The errors look normally distributed and centered around zero.

  • Autocorrelation
fig, ax = plt.subplots()

sns.scatterplot(x="index", y="errors", data=df_test.reset_index(), ax=ax)
ax.axhline(y=errors_mean, color="C2", linestyle="--", label=r"$\mu$ ")
ax.axhline(
    y=errors_mean + 2 * errors_std,
    color="C3",
    linestyle="--",
    label=r"$\mu \pm 2\sigma$",
)
ax.axhline(y=errors_mean - 2 * errors_std, color="C3", linestyle="--")
ax.legend()
ax.set(title="Model Errors (Test Set)")
fig, ax = plt.subplots(2, 1)
_ = plot_acf(x=df_test["errors"], ax=ax[0])
_ = plot_pacf(x=df_test["errors"], ax=ax[1])

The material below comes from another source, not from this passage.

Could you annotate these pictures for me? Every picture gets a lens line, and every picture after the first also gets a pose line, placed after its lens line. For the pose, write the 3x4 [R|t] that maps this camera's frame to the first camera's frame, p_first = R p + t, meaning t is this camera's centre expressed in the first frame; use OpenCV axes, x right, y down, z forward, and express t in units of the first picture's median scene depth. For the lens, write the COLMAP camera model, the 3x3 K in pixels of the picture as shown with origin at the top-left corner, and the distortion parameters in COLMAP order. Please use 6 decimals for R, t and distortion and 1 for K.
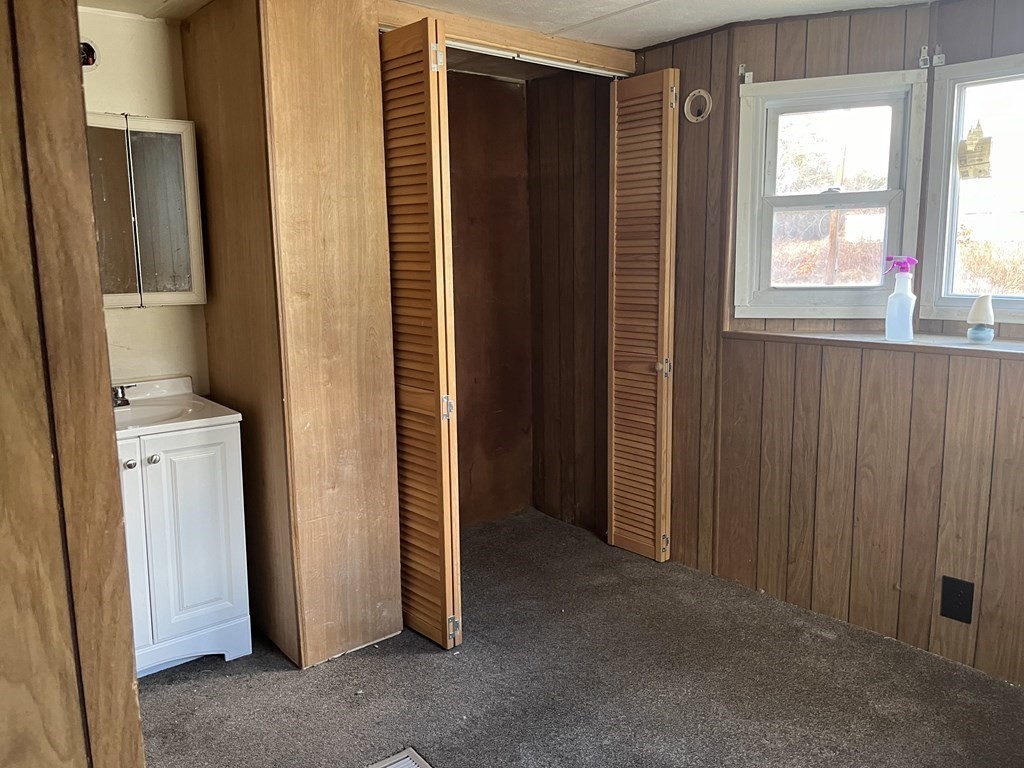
lens RADIAL K [[779.7, 0, 493.0], [0, 779.7, 380.7], [0, 0, 1]] dist [0.053754, -0.076699]
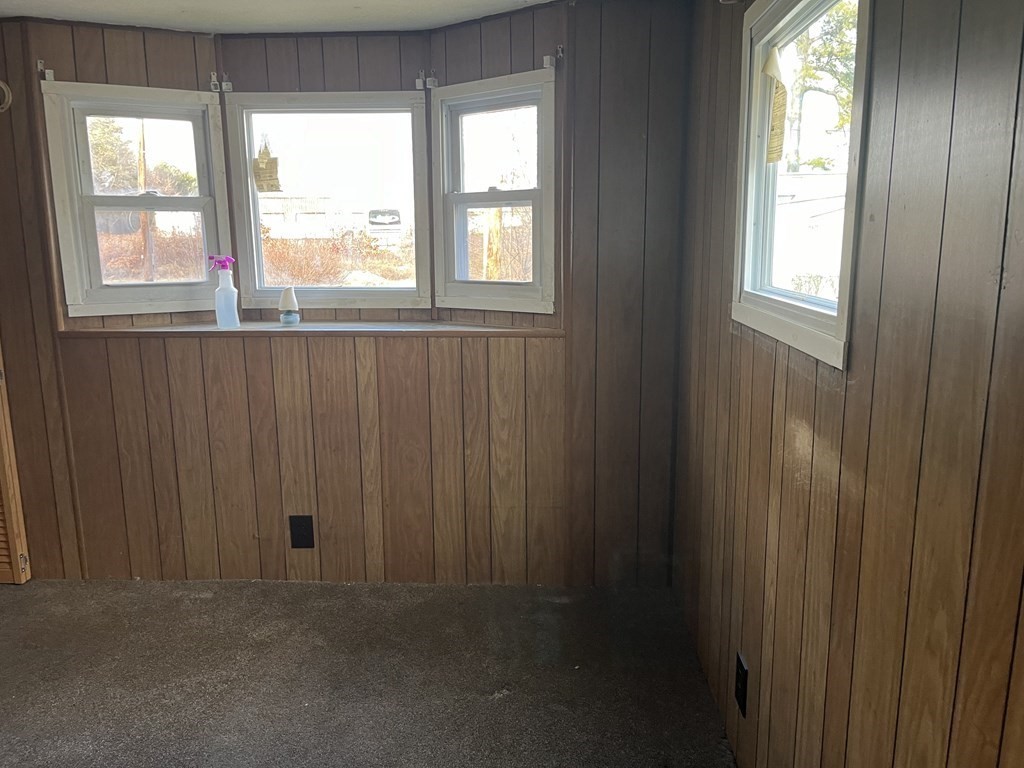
lens RADIAL K [[779.7, 0, 513.6], [0, 779.7, 389.8], [0, 0, 1]] dist [0.053754, -0.076699]
pose [[0.671778, -0.127294, 0.729733, -0.056806], [0.114633, 0.991121, 0.067361, 0.008915], [-0.731828, 0.038400, 0.680406, -0.090360]]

We do not see any significant (partial) autocorrelation nor patterns on the errors. They look independent and normally distributed around zero.

Model Fit Decomposition

Finally, let us see the individual model components.

component_dists = tfp.sts.decompose_by_component(
    model=toy_model, observed_time_series=df_train["y"], parameter_samples=q_samples
)
component_means, component_stddevs = (
    {k.name: c.mean() for k, c in component_dists.items()},
    {k.name: c.stddev() for k, c in component_dists.items()},
)
num_components = len(component_means)

fig, ax = plt.subplots(
    nrows=num_components,
    ncols=1,
    figsize=(12, 15),
    sharex=True,
    sharey=False,
    layout="constrained",
)

for i, component_name in enumerate(component_means.keys()):
    component_mean = component_means[component_name]
    component_stddev = component_stddevs[component_name]

    sns.lineplot(x=df_train["date"], y=component_mean, color="C0", ax=ax[i])

    ax[i].fill_between(
        x=df_train["date"],
        y1=component_mean - 2 * component_stddev,
        y2=component_mean + 2 * component_stddev,
        alpha=0.4,
        color="C1",
    )

    ax[i].set(title=component_name)

fig.suptitle("Model Components", fontweight="bold", fontsize=16, y=1.02)

This was a first exploration of the STS TensorFlow Probability module. We emphasized on the time series exploratory analysis since, in real applications, we are never given the time series structure prior modeling (that would be quite boring). I really want to keep exploring the tools and techniques implemented in this probabilistic programming framework.